If you want to test yourself on whether you're a Gouldian or a
Dawkinsian there's a long and a short test. The long test (in the book)
requires that you actually read them. At the end, you don't ask which
you agree with. You ask which of them has committed the most misleading
metaphor. Then you know you belong in the opposite camp.

The short test is to ask whether metaphors matter. If you think that
they are merely the fancy clothes on a body of truth, line up there
with Professor Dawkins.
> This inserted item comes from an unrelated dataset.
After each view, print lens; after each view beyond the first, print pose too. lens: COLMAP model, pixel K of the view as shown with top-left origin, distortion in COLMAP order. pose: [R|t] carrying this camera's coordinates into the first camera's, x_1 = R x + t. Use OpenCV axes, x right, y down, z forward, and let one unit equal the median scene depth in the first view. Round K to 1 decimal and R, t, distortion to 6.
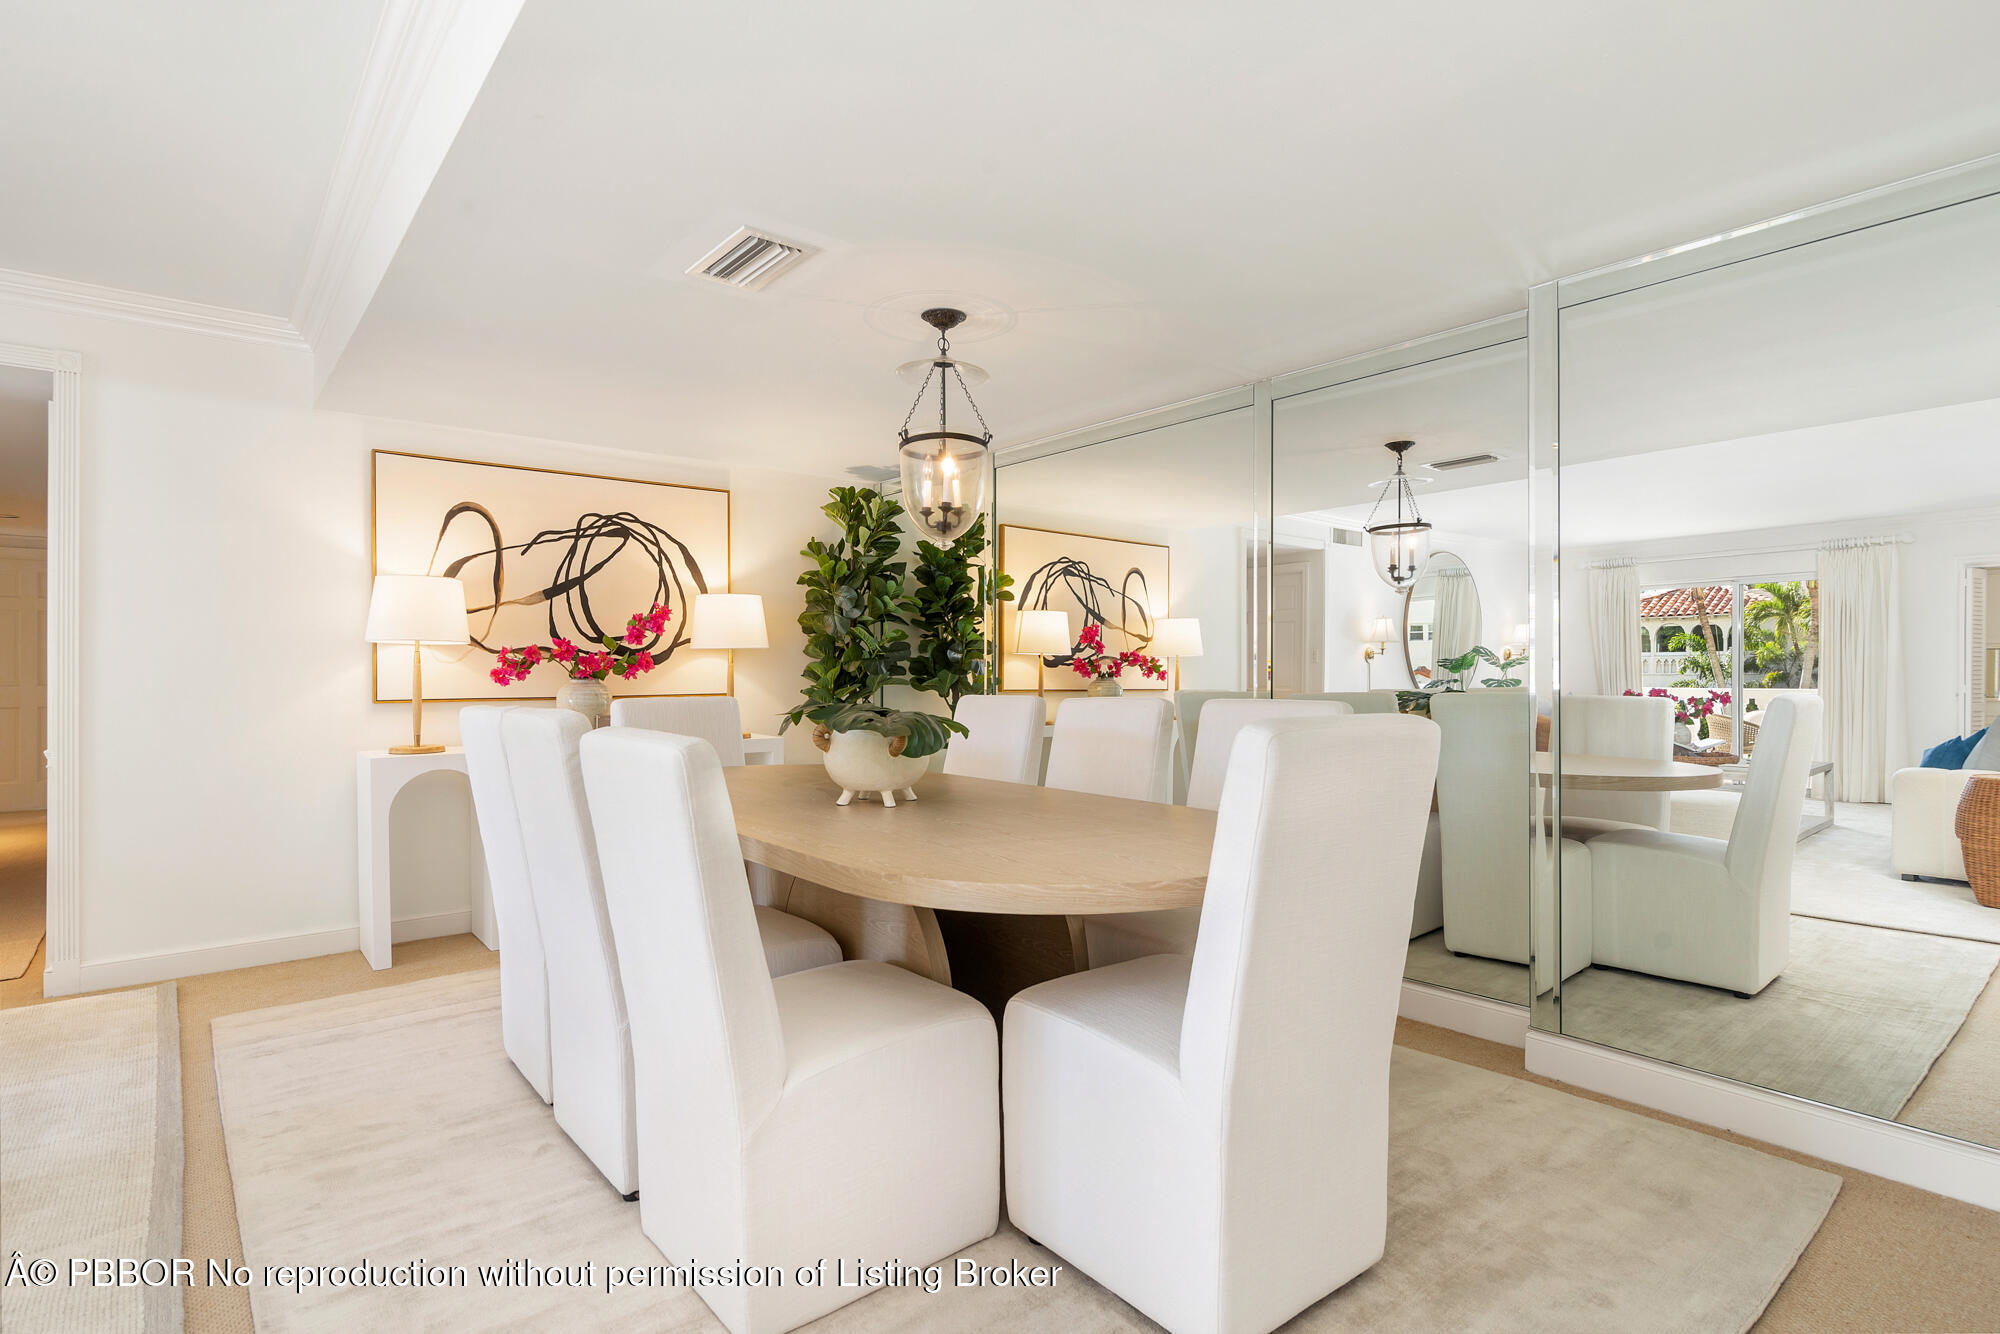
lens RADIAL K [[971.6, 0, 991.8], [0, 971.6, 673.8], [0, 0, 1]] dist [0.030148, 0.000040]
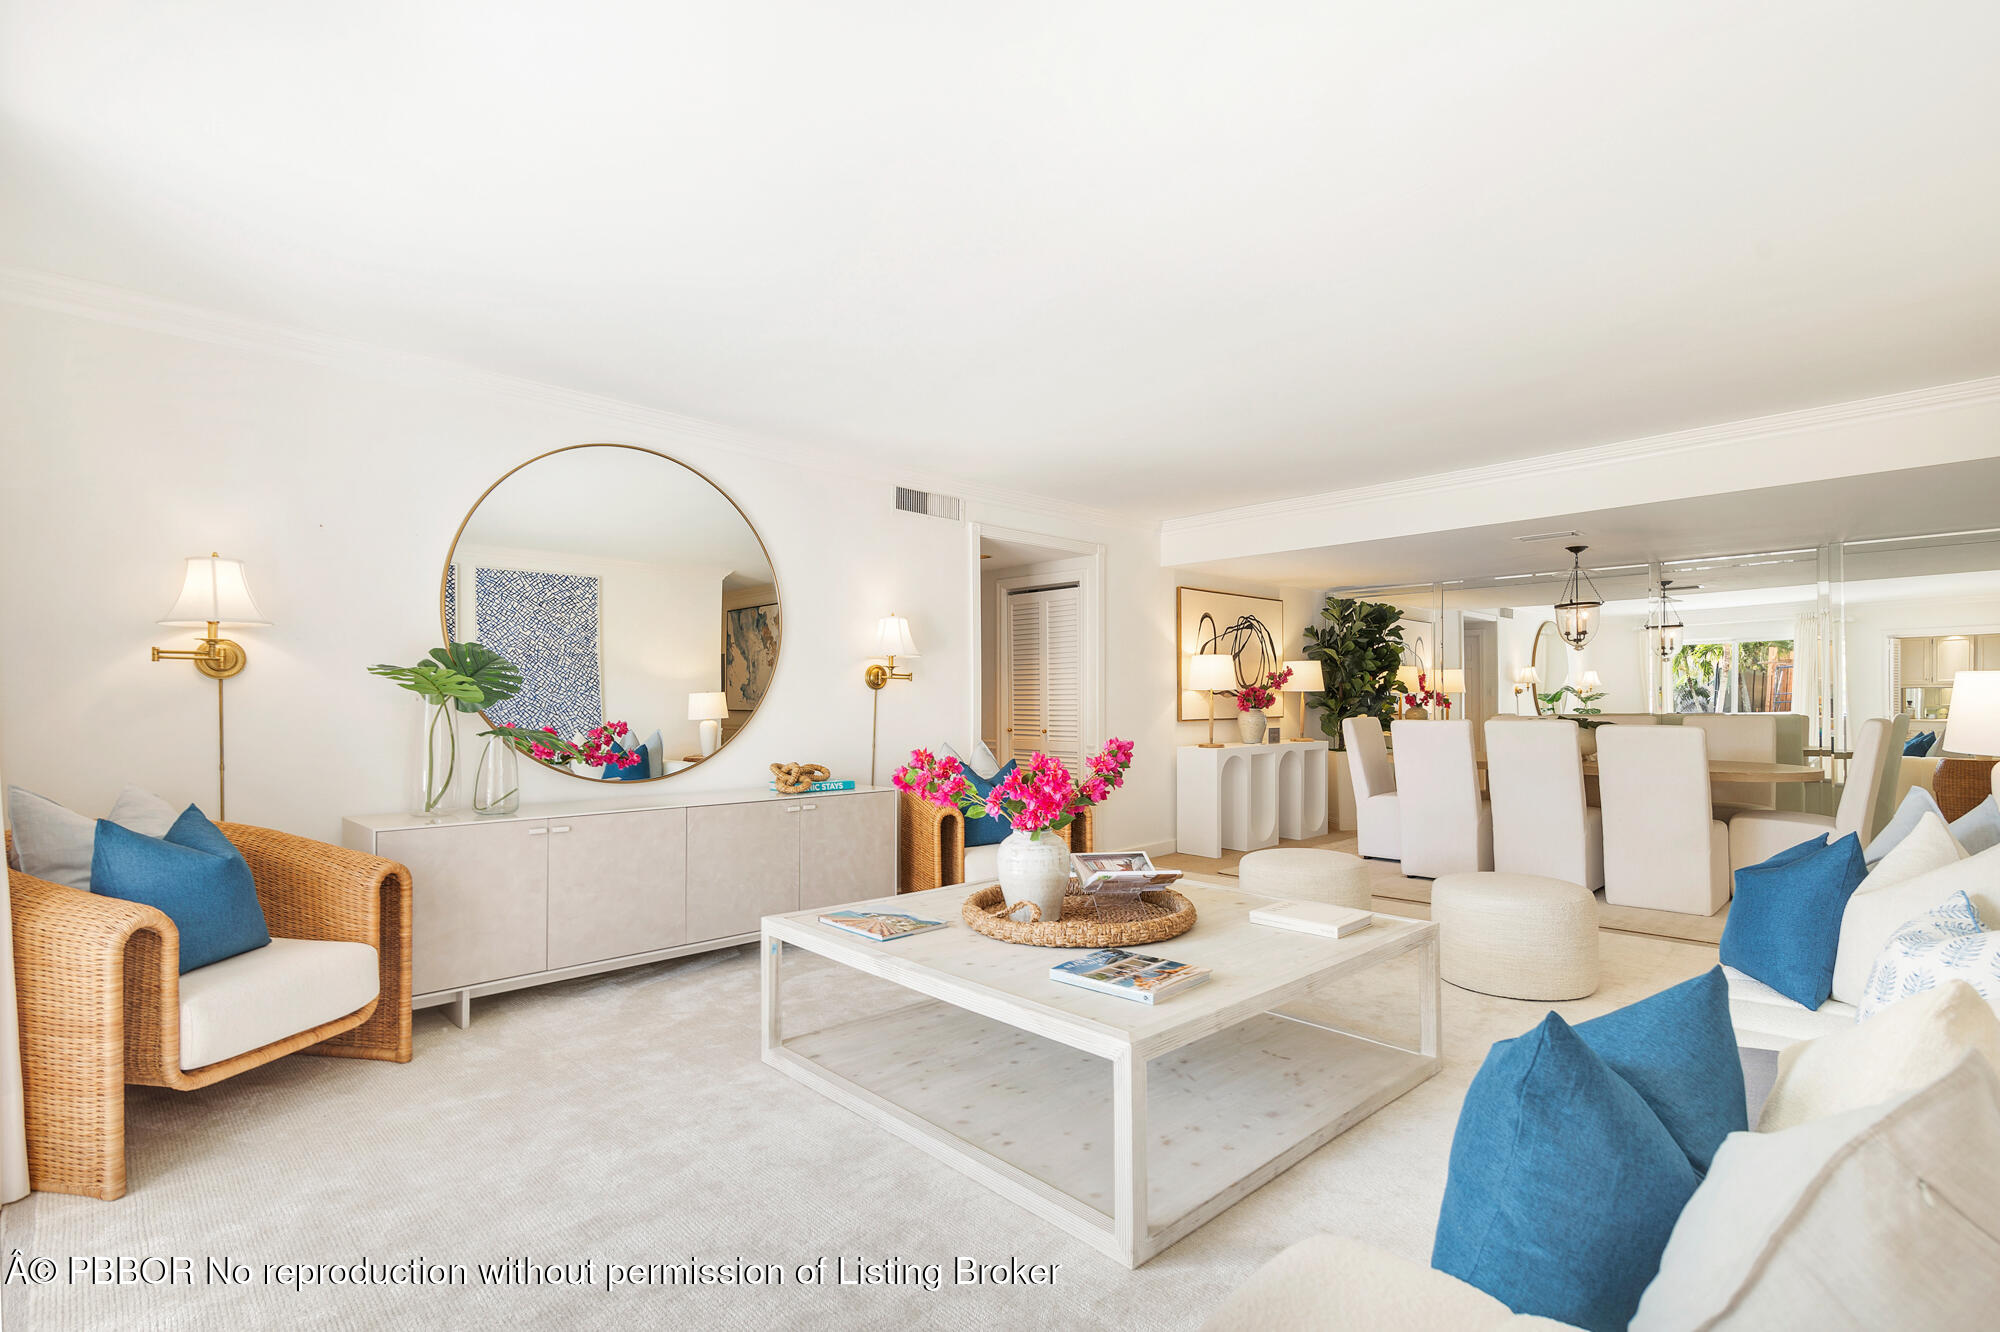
lens RADIAL K [[927.8, 0, 1005.2], [0, 927.8, 673.8], [0, 0, 1]] dist [-0.002130, -0.000667]
pose [[0.997202, 0.000469, 0.074746, -0.924782], [0.002019, 0.999446, -0.033206, -0.002959], [-0.074721, 0.033264, 0.996650, -0.628421]]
If you think that they are flesh on a skeleton
of theory, sign up with Professor Gould. 
  
inkwell.vue.38 : Andrew Brown and The Darwin Wars
permalink #48 of 175: Angus MacDonald (angus) Fri 21 May 99 13:10
    
        Okay, are we talking about a living body or a corpse, there?
  
inkwell.vue.38 : Andrew Brown and The Darwin Wars
permalink #49 of 175: Andrew Brown (andrewb) Fri 21 May 99 13:54
    
living, in both cases. The question is whether it could live without
metaphor.
  
inkwell.vue.38 : Andrew Brown and The Darwin Wars
permalink #50 of 175: the real Andrew Alden (alden) Fri 21 May 99 14:11
    
I don't think much of your metaphor, so what does that make me?